I was waked early on the following morning by the jubilant music of “Oh, Su-san’-na-a-a, don’t ye cry for me!” and crawling out of the tent I surprised one of our native boatmen in the very act of drumming on a frying-pan and yelling out joyously:
“Litenin’ struck de telegraf,
Killed two thousand niggers;
Shut my eyes to hole my breff,
Su-san’-na-a-a, don’t
ye cry!”
A comical skin-clad native, in the heart of Kamchatka, playing on a frying-pan and singing, “Oh, Susanna!” like an arctic negro minstrel, was too much for my gravity, and I burst into a fit of laughter, which, soon brought out Dodd.
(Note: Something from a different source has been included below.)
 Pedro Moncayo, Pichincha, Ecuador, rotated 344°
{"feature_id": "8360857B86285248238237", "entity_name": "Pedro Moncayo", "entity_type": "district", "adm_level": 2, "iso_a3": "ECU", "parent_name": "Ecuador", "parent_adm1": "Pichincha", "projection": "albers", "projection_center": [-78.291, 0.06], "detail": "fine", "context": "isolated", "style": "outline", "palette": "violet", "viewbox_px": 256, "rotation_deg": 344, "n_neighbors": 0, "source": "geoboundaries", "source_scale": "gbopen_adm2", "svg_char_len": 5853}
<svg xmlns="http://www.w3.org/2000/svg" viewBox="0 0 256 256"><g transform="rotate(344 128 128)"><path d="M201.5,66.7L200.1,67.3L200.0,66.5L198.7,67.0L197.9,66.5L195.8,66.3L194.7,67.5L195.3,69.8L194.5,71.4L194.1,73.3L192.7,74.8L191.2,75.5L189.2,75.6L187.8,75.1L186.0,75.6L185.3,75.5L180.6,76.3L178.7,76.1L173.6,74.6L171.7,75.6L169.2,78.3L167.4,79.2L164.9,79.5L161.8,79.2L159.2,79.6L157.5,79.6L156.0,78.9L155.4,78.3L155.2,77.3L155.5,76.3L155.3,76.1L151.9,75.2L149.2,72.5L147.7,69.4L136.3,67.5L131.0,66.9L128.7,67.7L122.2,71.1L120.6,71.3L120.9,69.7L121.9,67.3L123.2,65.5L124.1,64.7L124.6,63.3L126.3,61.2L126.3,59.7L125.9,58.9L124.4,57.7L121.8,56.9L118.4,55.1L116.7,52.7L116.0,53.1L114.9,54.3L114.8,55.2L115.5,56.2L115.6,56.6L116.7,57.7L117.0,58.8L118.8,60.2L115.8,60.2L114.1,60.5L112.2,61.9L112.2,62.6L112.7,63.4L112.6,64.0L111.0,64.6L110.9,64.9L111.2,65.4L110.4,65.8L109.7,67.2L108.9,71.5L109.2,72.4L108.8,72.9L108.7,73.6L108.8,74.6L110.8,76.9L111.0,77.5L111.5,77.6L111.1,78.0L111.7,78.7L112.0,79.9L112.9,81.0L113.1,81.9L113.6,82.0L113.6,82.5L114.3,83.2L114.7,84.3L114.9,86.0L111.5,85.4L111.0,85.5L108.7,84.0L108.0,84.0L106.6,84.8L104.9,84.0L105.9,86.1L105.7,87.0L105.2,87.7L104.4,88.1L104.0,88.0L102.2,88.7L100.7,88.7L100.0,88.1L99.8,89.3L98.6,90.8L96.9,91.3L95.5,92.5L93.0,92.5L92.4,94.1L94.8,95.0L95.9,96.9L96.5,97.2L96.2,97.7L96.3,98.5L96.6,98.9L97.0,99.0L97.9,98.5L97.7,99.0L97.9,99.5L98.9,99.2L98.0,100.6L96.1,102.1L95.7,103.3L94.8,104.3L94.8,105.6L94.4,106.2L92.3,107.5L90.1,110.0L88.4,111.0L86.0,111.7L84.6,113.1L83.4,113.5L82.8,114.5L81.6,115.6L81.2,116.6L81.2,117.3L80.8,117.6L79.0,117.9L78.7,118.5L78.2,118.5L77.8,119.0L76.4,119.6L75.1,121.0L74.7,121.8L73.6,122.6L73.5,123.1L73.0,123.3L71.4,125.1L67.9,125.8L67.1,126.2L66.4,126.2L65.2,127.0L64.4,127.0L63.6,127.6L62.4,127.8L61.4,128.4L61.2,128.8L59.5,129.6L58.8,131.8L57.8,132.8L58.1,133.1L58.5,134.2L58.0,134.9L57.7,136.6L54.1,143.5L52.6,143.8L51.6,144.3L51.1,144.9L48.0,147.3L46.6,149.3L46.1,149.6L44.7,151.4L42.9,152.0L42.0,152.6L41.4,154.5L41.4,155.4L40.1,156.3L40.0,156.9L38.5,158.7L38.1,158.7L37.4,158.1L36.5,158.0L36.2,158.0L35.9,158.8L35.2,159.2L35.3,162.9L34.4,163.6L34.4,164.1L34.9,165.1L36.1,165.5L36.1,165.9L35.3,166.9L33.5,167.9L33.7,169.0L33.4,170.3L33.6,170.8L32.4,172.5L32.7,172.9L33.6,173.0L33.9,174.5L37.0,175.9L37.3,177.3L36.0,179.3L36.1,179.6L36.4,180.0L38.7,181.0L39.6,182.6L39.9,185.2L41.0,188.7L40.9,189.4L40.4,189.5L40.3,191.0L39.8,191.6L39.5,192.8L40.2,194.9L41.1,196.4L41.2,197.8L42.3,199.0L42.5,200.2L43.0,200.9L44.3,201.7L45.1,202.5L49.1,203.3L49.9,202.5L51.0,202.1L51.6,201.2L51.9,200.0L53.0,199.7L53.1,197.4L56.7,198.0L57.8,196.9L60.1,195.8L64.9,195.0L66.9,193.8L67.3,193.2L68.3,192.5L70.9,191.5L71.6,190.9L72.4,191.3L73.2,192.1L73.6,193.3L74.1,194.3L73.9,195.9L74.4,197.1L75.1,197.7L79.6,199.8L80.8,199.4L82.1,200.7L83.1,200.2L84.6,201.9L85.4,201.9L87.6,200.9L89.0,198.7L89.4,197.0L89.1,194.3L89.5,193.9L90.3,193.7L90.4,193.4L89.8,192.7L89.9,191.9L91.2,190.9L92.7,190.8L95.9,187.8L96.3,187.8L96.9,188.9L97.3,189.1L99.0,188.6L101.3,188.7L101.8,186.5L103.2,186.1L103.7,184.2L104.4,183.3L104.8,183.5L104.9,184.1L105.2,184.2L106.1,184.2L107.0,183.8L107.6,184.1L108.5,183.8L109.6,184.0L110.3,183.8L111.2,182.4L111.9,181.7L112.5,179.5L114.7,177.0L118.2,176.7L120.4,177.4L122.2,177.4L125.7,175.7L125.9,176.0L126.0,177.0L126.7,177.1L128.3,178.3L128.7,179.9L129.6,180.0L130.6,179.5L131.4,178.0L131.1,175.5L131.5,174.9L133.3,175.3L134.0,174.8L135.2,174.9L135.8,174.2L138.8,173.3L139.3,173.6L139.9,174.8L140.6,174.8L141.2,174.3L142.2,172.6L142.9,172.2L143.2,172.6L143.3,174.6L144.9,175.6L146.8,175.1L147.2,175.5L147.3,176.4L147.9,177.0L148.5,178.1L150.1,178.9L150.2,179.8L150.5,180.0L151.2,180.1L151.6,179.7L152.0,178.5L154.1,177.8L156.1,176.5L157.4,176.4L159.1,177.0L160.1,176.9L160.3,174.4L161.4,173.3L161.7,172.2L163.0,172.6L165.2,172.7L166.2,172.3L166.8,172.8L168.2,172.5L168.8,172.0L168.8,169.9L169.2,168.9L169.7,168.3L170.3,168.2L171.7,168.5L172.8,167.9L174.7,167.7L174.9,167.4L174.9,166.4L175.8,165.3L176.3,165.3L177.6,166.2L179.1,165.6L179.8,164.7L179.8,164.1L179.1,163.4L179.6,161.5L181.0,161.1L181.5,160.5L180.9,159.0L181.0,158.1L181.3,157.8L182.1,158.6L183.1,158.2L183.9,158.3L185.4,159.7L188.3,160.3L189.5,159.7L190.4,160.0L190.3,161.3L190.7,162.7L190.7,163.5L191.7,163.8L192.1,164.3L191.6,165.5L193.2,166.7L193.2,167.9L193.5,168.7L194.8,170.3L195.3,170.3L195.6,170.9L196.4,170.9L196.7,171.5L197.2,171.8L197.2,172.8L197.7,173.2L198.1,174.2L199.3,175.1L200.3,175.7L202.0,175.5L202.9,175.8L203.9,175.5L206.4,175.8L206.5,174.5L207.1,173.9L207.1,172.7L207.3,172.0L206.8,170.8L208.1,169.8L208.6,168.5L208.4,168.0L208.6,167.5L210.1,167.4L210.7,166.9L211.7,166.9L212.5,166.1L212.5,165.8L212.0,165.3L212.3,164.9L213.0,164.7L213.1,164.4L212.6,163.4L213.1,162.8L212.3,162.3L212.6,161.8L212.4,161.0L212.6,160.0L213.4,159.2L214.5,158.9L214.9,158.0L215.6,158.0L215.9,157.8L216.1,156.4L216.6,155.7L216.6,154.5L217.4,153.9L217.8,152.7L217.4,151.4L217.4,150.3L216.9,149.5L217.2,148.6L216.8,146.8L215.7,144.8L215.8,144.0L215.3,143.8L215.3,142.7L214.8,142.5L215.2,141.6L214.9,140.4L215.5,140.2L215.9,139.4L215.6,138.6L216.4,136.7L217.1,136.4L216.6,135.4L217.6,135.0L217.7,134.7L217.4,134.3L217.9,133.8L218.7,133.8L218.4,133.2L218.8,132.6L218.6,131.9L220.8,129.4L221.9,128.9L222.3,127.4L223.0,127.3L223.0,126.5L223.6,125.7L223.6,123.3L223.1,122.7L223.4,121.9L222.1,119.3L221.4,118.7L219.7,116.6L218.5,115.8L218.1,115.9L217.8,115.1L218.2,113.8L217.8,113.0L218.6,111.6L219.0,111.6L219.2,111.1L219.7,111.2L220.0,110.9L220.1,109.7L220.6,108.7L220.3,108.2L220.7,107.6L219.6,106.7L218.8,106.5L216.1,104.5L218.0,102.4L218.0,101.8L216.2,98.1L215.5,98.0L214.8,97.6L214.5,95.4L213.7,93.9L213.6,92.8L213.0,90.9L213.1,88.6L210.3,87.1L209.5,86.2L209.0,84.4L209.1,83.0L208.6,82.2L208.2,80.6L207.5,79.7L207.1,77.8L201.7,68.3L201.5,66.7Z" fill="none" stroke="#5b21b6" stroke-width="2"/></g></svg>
The musician, who had supposed that he was exercising his vocal organs unheard, stopped suddenly, and looked sheepishly around, as if conscious that he had been making himself ridiculous in some way, but did not know exactly how.
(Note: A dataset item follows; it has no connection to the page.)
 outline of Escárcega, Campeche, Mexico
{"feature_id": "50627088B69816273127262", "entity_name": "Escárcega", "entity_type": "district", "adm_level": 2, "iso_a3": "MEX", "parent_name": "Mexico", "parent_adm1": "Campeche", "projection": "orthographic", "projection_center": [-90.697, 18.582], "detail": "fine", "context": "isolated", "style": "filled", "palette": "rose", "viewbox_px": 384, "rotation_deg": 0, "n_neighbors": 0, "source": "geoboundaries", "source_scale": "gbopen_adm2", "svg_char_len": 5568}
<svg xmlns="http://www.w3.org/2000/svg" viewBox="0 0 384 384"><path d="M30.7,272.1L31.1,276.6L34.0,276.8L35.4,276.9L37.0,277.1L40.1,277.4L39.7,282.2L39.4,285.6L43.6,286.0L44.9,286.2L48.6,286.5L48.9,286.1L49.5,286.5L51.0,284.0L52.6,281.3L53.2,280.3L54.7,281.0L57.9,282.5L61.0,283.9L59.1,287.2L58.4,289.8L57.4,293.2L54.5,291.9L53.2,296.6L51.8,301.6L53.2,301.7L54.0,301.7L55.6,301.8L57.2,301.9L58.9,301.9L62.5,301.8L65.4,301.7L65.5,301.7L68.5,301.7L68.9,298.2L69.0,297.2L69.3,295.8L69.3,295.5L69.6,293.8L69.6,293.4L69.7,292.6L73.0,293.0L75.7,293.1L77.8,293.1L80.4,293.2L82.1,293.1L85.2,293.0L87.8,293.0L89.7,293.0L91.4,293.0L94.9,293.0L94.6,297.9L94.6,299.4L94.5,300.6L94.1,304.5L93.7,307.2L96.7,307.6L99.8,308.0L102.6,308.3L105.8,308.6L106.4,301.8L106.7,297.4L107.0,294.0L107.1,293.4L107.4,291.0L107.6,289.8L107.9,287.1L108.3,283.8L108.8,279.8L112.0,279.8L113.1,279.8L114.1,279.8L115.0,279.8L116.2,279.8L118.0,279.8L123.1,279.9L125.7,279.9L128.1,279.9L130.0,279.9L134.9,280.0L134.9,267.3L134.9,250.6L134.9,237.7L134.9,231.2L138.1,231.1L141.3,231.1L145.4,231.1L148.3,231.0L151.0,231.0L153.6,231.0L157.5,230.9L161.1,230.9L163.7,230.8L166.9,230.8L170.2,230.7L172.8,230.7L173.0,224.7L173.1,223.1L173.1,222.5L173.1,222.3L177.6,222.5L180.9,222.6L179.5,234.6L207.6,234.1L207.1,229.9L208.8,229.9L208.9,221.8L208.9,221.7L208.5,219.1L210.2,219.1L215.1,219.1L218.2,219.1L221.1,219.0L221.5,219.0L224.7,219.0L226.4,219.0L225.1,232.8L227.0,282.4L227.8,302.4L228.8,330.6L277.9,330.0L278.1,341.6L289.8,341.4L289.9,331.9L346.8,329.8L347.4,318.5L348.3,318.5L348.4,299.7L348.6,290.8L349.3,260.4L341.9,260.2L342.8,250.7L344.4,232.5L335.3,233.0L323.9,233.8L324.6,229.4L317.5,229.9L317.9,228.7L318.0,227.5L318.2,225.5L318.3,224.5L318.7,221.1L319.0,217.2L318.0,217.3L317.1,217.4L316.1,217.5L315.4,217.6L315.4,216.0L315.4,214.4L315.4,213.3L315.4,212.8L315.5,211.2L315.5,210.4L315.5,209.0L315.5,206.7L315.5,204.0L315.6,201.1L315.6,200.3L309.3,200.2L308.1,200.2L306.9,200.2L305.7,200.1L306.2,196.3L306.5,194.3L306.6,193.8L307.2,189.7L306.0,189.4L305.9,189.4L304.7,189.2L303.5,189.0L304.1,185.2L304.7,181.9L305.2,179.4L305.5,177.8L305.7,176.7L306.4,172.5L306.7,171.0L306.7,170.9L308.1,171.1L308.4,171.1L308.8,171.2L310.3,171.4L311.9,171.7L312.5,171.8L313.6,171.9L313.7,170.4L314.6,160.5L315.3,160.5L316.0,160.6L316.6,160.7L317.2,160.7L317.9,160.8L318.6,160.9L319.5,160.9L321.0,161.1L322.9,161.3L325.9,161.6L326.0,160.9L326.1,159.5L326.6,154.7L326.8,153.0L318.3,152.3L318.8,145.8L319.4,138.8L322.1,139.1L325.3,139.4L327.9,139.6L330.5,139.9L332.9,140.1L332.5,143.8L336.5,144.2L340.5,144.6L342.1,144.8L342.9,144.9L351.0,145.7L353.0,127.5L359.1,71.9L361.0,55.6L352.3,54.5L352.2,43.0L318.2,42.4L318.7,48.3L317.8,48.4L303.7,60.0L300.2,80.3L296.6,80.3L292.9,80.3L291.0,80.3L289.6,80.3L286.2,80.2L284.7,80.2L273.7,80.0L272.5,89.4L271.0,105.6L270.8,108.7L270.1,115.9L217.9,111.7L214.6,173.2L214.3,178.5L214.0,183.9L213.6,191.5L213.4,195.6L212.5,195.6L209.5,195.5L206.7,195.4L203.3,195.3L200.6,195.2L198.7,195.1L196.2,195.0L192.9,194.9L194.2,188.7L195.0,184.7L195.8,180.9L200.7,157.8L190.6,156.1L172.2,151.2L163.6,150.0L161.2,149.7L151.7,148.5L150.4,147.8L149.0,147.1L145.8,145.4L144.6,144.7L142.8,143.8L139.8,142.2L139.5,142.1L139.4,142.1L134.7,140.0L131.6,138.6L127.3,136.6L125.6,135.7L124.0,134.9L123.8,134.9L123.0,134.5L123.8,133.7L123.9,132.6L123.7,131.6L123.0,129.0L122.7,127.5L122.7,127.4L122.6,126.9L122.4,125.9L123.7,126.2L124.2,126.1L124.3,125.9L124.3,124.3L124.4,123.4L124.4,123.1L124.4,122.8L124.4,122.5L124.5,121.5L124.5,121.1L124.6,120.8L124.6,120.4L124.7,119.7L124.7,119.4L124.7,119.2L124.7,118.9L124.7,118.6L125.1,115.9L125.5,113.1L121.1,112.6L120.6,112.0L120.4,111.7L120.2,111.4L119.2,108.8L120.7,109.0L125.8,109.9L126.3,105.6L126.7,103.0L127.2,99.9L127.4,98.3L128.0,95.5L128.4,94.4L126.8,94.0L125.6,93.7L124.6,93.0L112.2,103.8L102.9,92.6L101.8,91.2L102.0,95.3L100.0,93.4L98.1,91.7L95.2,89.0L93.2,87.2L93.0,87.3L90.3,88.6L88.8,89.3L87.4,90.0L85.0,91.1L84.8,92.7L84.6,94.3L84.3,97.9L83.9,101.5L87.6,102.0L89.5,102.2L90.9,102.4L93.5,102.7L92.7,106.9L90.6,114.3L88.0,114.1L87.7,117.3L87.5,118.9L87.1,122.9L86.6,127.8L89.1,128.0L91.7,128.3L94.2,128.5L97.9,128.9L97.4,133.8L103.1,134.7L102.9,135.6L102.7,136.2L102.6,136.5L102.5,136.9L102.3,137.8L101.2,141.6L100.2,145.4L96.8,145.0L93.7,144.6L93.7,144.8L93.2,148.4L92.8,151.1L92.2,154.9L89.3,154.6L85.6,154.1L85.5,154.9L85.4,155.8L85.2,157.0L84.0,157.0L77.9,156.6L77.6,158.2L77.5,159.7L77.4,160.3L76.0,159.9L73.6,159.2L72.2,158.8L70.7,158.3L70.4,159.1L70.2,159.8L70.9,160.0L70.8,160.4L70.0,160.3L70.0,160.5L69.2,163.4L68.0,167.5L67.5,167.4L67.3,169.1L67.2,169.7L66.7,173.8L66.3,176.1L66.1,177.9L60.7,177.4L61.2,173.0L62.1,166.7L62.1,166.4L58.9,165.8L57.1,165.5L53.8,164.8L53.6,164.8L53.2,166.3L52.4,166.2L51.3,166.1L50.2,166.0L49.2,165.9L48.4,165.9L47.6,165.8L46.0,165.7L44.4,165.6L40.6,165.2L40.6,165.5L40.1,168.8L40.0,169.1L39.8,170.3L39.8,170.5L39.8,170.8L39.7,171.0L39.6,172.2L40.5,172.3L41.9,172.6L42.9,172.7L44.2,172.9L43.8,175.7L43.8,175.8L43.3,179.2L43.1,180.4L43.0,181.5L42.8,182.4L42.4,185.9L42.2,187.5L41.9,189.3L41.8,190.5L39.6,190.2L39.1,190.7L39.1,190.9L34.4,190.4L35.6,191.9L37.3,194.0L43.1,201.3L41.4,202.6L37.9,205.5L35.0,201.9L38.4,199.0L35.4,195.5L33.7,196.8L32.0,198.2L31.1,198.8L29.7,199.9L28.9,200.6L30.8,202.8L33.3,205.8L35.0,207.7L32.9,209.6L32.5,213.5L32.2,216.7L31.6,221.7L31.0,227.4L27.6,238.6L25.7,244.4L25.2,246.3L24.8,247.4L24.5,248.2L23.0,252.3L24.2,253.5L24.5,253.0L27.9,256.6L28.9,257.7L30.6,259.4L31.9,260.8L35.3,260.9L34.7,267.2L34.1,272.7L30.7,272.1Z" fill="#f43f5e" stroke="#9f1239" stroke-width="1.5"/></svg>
“Why, Andrei,” said Dodd, “I didn’t know you could sing in English.”
“I can’t, Barin,” was the reply; “but I can sing a little in American.”
Dodd and I went off in another roar of laughter, which puzzled poor Andrei more and more.
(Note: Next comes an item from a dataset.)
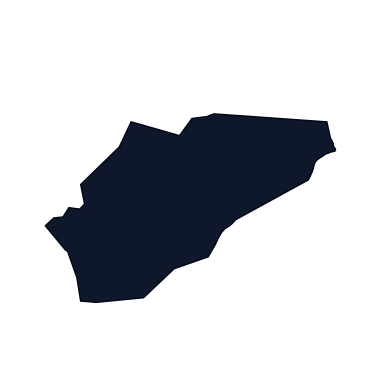 the district of San Buenaventura, Francisco Morazán, Honduras, rotated 72°
{"feature_id": "27666195B50330868714175", "entity_name": "San Buenaventura", "entity_type": "district", "adm_level": 2, "iso_a3": "HND", "parent_name": "Honduras", "parent_adm1": "Francisco Morazán", "projection": "albers", "projection_center": [-87.184, 13.903], "detail": "fine", "context": "isolated", "style": "filled", "palette": "ink", "viewbox_px": 384, "rotation_deg": 72, "n_neighbors": 0, "source": "geoboundaries", "source_scale": "gbopen_adm2", "svg_char_len": 1397}
<svg xmlns="http://www.w3.org/2000/svg" viewBox="0 0 384 384"><g transform="rotate(72 192 192)"><path d="M167.0,42.1L125.1,145.6L124.5,146.9L124.9,154.9L124.1,158.8L123.3,162.9L122.1,169.4L123.5,171.2L134.6,186.5L106.5,228.2L118.4,239.4L124.6,245.2L126.7,247.2L150.5,295.5L170.3,297.9L173.6,304.1L168.9,313.9L175.9,322.4L174.0,331.4L178.8,341.9L200.5,333.3L208.2,330.2L209.9,328.6L237.9,327.9L261.3,331.6L264.1,324.8L267.3,317.3L277.4,271.3L277.5,270.7L259.4,232.7L258.6,196.6L255.0,192.6L249.4,186.4L243.5,180.8L240.0,176.9L239.5,176.4L236.8,171.7L235.9,167.2L234.5,163.9L231.8,159.1L216.4,77.7L213.3,74.6L209.8,71.4L207.3,69.6L204.0,67.6L201.6,65.6L199.7,62.2L198.2,56.9L197.1,53.0L197.1,49.9L196.8,47.5L197.3,44.0L197.3,43.9L197.2,43.8L197.2,43.7L197.1,43.4L197.0,43.2L196.9,43.1L196.8,42.9L196.7,42.8L196.6,42.7L196.4,42.6L196.2,42.5L195.9,42.5L195.6,42.5L195.4,42.5L195.2,42.5L194.9,42.6L194.7,42.6L194.4,42.7L194.2,42.7L194.1,42.8L193.9,42.9L193.7,42.9L193.6,43.0L193.4,43.0L193.2,43.1L192.9,43.2L192.7,43.2L192.4,43.3L192.2,43.3L191.9,43.3L191.6,43.3L191.4,43.2L191.2,43.2L190.9,43.2L190.7,43.2L190.4,43.1L190.2,43.0L190.0,42.9L189.9,42.9L189.7,42.8L189.4,42.8L189.0,42.8L188.5,42.9L187.9,43.0L187.3,43.1L187.0,43.1L186.7,43.1L186.2,43.2L185.7,43.2L185.5,43.3L185.3,43.3L185.1,43.3L184.9,43.4L184.3,43.5L183.5,43.7L167.0,42.1Z" fill="#0f172a" stroke="#020617" stroke-width="1.5"/></g></svg>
“Where did you learn?” Dodd asked.
“The sailors of a whaling-ship learned it to me when I was in Petropavlovsk, two years ago; isn’t it a good song?” he said, evidently fearing that there might be something improper in the sentiment.
“It’s a capital song,” Dodd replied reassuringly; “do you know any more American words?”
“Oh yes, your honour!” (proudly) “I know ‘dam yerize,’ ’by ’m bye tomorry,’ ‘no savey John,’ and ‘goaty hell,’ but I don’t know what they all mean.”
It was evident that he didn’t! His American education was of limited extent and doubtful utility; but not even Cardinal Mezzofanti himself could have been more proud of his forty languages than poor Andrei was of “dam yerize” and “goaty hell.” If ever he reached America, the blessed land that he saw in his happier dreams, these questionable phrases would be his passports to the first society.
While we had been talking with Andrei, Viushin had built a fire and prepared breakfast, and just as the sun peered into the valley we sat down on bearskins around our little candle-box and ate some “selanka,” or sour soup, upon which Viushin particularly prided himself, and drank tumbler after tumbler of steaming tea. Selanka, hardtack, and tea, with an occasional duck roasted before the fire on a sharp stick, made up our bill of fare while camping out. Only in the settlements did we enjoy such luxuries as milk, butter, fresh bread, preserved rose-petals, and fish pies.
Taking our places again in the canoes after breakfast, we poled on up the river, shooting occasionally at flying ducks and swans, and picking as we passed long branches full of wild cherries which drooped low over the water. About noon we left the canoes to go around a long bend in the river, and started on foot with a native guide for Yolofka. The grass in the river bottom and on the plains was much higher than our waists, and walking through it was very fatiguing exercise; but we succeeded in reaching the village about one o’clock, long before our canoes came in sight.